Document extract:
Single by Jake Bugg
- Released: 14 November 2019
- Length: 2:55
- Label: Sony Music
- Songwriter(s): Ali Tamposi; Andrew Wotman; Brian D Lee; Jake Bugg;
- Producer(s): Andrew Watt

Jake Bugg singles chronology
| "Be Someone" (2019) | "Kiss Like the Sun" (2019) | "Saviours of the City" (2020) |

= Kiss Like the Sun =

2019 song

"Kiss Like the Sun" is a song recorded by English musician, singer, and songwriter Jake Bugg. It was released as a digital download and for streaming on 14 November 2019. The song was written by Ali Tamposi, Andrew Wotman, Brian D Lee and Jake Bugg.

==Background==
On 12 November 2019, the song was selected as by BBC Radio 1's Annie Mac as her Hottest Record. Talking about the song, Bugg said, "I love working with Andrew Watt and I'm really pleased with the sound of this track. I wanted to write something that was fun and a bit light-hearted."

Given problem A: In the song article, which BBC Radio 1 host named the track her Hottest Record?

Supplied entries:

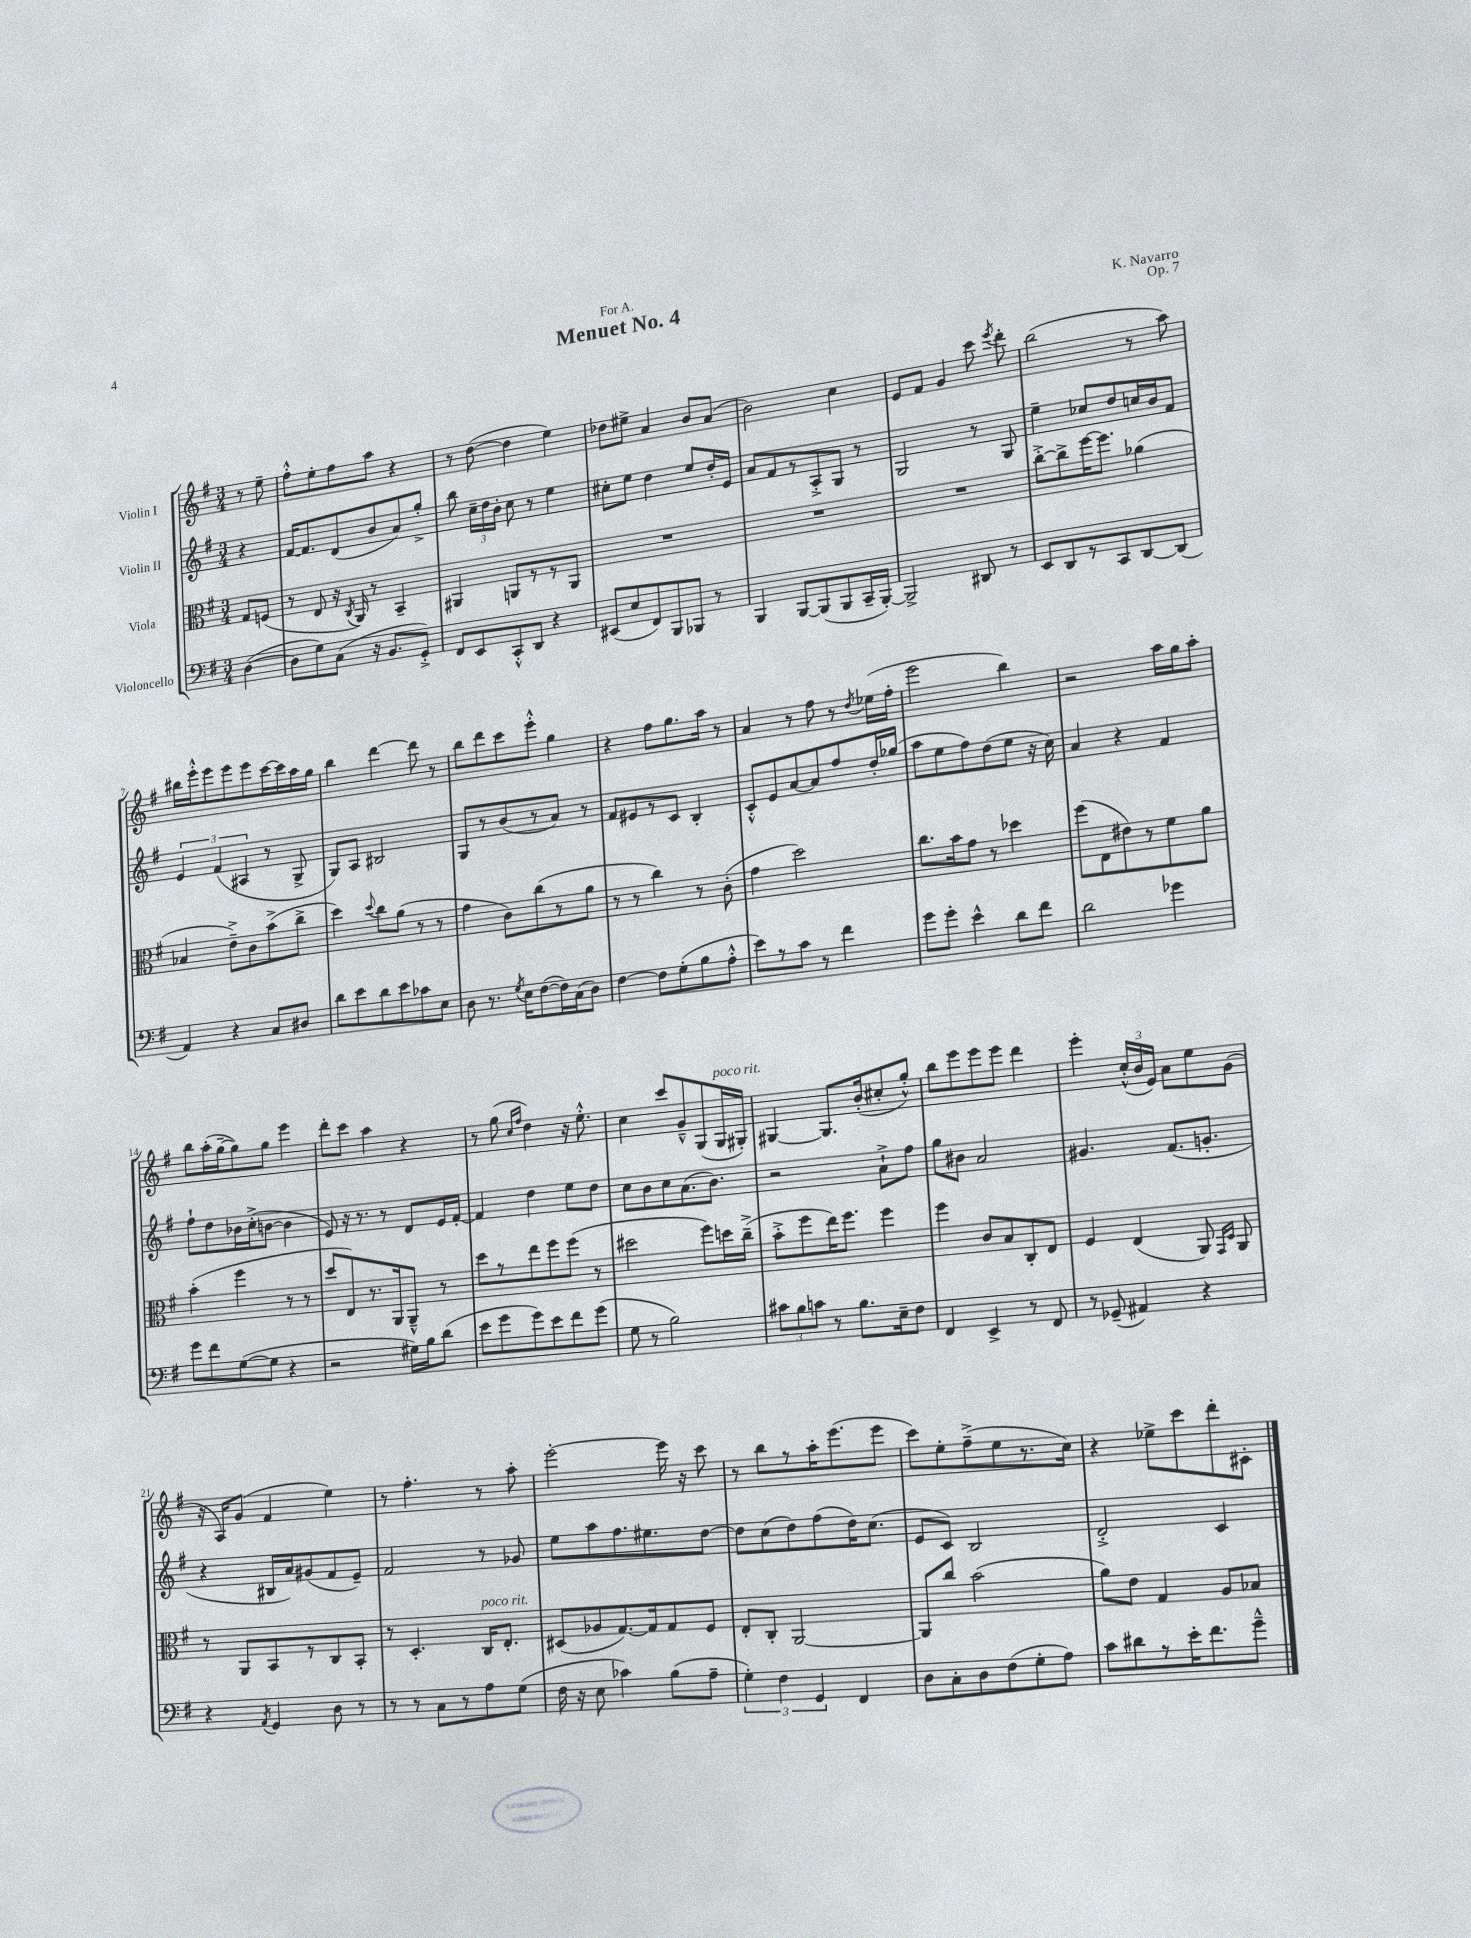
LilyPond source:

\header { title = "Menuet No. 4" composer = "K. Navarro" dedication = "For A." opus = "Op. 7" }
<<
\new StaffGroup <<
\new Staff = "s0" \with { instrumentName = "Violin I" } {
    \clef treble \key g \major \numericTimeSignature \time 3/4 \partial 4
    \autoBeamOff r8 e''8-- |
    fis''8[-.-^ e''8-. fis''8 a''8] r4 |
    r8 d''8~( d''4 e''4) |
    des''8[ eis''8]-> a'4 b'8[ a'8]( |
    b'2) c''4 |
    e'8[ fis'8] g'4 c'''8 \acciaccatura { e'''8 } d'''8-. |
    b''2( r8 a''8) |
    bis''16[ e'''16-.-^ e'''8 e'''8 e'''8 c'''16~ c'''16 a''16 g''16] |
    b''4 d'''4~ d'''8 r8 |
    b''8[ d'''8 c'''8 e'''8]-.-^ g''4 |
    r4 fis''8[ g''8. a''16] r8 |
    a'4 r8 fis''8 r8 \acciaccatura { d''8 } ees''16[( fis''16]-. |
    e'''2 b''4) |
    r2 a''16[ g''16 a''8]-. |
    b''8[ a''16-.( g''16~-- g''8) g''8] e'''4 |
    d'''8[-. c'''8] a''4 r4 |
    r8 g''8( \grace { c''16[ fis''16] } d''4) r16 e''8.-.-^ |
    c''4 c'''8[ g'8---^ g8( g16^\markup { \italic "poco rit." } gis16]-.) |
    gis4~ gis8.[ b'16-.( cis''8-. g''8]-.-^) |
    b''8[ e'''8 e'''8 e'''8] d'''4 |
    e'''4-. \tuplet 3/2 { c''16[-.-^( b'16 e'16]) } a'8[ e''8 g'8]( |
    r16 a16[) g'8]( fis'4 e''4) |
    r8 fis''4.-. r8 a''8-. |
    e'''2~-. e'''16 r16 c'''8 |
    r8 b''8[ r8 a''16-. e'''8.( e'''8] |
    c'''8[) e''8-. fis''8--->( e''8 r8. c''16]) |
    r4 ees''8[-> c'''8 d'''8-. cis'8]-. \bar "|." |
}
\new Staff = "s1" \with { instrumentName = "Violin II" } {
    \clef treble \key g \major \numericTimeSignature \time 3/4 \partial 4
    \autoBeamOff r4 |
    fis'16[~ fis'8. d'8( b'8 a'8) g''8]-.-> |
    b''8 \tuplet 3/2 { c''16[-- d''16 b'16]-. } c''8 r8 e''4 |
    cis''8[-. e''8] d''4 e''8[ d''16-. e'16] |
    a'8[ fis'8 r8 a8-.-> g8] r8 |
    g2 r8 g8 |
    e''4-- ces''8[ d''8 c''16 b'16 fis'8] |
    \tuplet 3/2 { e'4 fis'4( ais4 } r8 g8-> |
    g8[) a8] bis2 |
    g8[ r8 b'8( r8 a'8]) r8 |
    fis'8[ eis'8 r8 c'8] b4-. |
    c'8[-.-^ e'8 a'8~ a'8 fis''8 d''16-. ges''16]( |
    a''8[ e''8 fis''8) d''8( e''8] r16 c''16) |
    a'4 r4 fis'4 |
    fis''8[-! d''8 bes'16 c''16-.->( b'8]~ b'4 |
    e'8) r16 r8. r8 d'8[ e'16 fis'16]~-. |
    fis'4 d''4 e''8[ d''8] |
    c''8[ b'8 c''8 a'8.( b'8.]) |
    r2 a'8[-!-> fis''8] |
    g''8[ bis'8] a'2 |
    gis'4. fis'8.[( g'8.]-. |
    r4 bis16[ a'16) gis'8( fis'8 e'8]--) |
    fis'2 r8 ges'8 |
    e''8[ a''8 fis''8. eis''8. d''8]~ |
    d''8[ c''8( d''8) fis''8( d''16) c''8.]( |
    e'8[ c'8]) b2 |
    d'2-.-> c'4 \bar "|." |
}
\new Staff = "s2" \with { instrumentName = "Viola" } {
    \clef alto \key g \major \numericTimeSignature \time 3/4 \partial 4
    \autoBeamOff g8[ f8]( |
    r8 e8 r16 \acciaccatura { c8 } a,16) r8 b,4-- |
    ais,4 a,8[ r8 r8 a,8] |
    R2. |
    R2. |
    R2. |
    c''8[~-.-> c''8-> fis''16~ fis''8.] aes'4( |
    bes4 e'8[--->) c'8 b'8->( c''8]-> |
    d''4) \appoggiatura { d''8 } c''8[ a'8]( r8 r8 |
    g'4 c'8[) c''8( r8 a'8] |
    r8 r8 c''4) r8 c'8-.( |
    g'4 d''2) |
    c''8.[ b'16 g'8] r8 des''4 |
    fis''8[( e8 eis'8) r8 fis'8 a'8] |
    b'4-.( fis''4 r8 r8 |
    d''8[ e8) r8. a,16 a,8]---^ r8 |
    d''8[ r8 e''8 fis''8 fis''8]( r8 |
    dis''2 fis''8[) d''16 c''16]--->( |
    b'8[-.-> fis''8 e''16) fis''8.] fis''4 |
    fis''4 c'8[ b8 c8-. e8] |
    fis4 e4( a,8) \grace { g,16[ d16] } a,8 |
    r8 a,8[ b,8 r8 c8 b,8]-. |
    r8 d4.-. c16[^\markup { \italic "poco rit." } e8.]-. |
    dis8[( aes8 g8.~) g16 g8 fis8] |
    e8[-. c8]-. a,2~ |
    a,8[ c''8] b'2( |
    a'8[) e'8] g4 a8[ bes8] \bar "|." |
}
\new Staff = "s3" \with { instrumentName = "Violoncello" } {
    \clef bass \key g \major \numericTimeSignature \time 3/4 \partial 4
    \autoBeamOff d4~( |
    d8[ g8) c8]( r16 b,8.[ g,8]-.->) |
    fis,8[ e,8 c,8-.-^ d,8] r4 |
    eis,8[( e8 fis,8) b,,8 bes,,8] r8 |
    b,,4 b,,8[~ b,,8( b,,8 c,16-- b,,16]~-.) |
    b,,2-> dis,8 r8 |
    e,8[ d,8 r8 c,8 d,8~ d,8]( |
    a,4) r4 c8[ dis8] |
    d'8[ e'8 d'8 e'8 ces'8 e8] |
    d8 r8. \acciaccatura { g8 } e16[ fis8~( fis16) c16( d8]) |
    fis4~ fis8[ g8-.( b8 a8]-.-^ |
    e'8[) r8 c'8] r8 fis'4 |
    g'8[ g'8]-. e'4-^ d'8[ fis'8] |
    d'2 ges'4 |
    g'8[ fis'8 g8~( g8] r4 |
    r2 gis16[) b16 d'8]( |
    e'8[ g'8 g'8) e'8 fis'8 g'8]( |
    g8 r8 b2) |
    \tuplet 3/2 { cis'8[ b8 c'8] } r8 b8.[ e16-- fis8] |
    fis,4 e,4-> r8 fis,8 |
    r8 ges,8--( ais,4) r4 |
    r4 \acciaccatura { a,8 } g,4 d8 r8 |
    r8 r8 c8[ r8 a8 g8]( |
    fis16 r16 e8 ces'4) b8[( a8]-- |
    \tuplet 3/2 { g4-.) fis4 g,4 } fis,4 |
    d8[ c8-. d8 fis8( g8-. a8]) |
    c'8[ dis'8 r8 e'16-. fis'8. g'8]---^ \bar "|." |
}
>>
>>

Given problem B: Pick out and copy every line of the records that contains the string "tuplet".

Exercise result A: Annie Mac

Exercise result B:
    e'''4-. \tuplet 3/2 { c''16[-.-^( b'16 e'16]) } a'8[ e''8 g'8]( |
    b''8 \tuplet 3/2 { c''16[-- d''16 b'16]-. } c''8 r8 e''4 |
    \tuplet 3/2 { e'4 fis'4( ais4 } r8 g8-> |
    \tuplet 3/2 { cis'8[ b8 c'8] } r8 b8.[ e16-- fis8] |
    \tuplet 3/2 { g4-.) fis4 g,4 } fis,4 |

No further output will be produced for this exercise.